═══ STORED DATA

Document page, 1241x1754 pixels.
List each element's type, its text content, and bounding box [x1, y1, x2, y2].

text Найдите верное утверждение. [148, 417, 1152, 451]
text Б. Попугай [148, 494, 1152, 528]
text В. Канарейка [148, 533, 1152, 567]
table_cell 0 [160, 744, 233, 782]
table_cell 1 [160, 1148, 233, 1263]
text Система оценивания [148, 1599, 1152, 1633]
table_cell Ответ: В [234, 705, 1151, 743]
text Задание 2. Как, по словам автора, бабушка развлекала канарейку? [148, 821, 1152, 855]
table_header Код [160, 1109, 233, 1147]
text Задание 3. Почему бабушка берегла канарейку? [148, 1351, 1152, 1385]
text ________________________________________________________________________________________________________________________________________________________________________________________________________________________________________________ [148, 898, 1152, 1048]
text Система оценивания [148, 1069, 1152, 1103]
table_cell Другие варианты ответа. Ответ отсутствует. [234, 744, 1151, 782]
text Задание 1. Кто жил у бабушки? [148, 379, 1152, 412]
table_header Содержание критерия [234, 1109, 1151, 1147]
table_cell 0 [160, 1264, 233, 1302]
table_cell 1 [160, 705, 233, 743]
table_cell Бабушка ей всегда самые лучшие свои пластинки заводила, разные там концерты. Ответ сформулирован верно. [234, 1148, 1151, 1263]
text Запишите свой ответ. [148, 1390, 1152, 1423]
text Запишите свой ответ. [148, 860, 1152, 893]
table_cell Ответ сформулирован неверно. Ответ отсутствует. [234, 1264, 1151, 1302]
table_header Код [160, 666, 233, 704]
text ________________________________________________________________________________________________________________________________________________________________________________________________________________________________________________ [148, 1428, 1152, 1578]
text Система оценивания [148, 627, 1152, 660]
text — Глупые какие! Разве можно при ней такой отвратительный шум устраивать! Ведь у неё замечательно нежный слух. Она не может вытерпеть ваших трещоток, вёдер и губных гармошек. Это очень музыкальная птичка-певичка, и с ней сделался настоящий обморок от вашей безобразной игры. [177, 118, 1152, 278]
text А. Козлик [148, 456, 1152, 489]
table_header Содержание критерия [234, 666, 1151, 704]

══════

Scan the data above and copy each line containing the word "сформулирован".

RESULT =
table_cell Бабушка ей всегда самые лучшие свои пластинки заводила, разные там концерты. Ответ сформулирован верно. [234, 1148, 1151, 1263]
table_cell Ответ сформулирован неверно. Ответ отсутствует. [234, 1264, 1151, 1302]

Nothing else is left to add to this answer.